The wire protocol is identical across them; SDK choice follows host language.
- Python SDK.
modelcontextprotocol/python-sdk. Decorator-driven Tool and Resource registration. Best fit for data-science and agent tooling on Python runtimes. - TypeScript SDK.
modelcontextprotocol/typescript-sdk. Async/await primitives, ships as ESM. Best fit for Node servers and Cloudflare Workers. - C# SDK. Maintained jointly with Microsoft. Targets .NET 8+ and integrates with Semantic Kernel.
- Java SDK. Maintained jointly with Spring AI. Targets JDK 17+.
- Kotlin, Rust, Go, Swift SDKs. Community-maintained, varying stability. Check the official spec repo for the current status before relying on one.
After you build it
Once the server runs locally and the client invokes a Tool successfully, 3 steps get it in front of users.
Publish. Push to GitHub under a clear name. Register the server
with the Linux Foundation's official MCP registry at
registry.modelcontextprotocol.io. The canonical registry is the
index every major agent client and discovery tool federates from.

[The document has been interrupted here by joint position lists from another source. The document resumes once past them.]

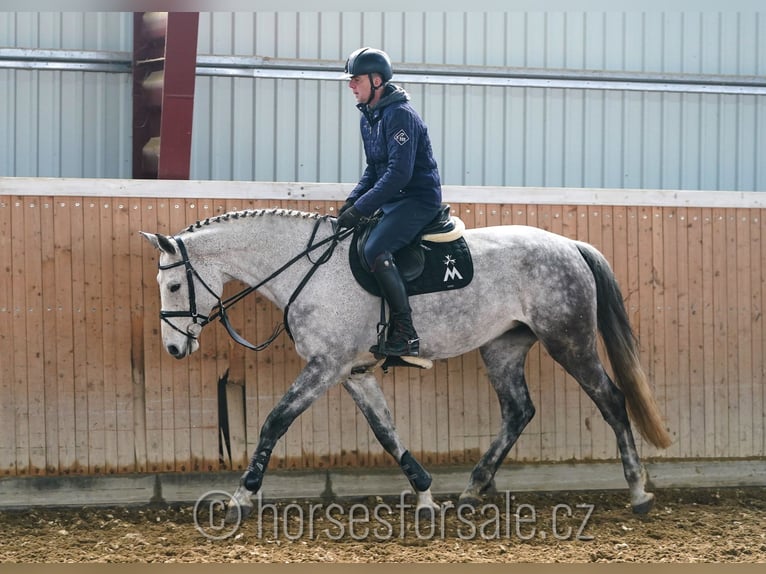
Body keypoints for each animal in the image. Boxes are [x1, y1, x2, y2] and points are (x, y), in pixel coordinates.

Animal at [142, 207, 672, 520]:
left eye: (173, 285)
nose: (173, 349)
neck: (309, 270)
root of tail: (570, 247)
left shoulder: (326, 366)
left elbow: (275, 421)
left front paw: (241, 496)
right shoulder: (352, 372)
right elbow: (385, 431)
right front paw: (425, 496)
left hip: (569, 341)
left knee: (611, 400)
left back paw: (638, 493)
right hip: (503, 347)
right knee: (518, 411)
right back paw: (471, 491)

Get it scored. Submit the repository to the MCPowered scanner. The trust score combines a static scan of the source (looking for the 4 attack patterns above), a behavioral scan in a sandbox (network calls, file reads, subprocess spawns the server actually performs), supply-chain provenance (publisher identity, repository signals, install volume curve), and incident history. The methodology is published; the score is free.
Harden against the known attack classes. The security best-practices spoke walks through the concrete mitigations: signing tool descriptions to prevent rug pulls, scoping OAuth tokens per session, validating URI inputs before subprocess execution, redacting secrets from log output. Run the checklist before you mark the server production-ready.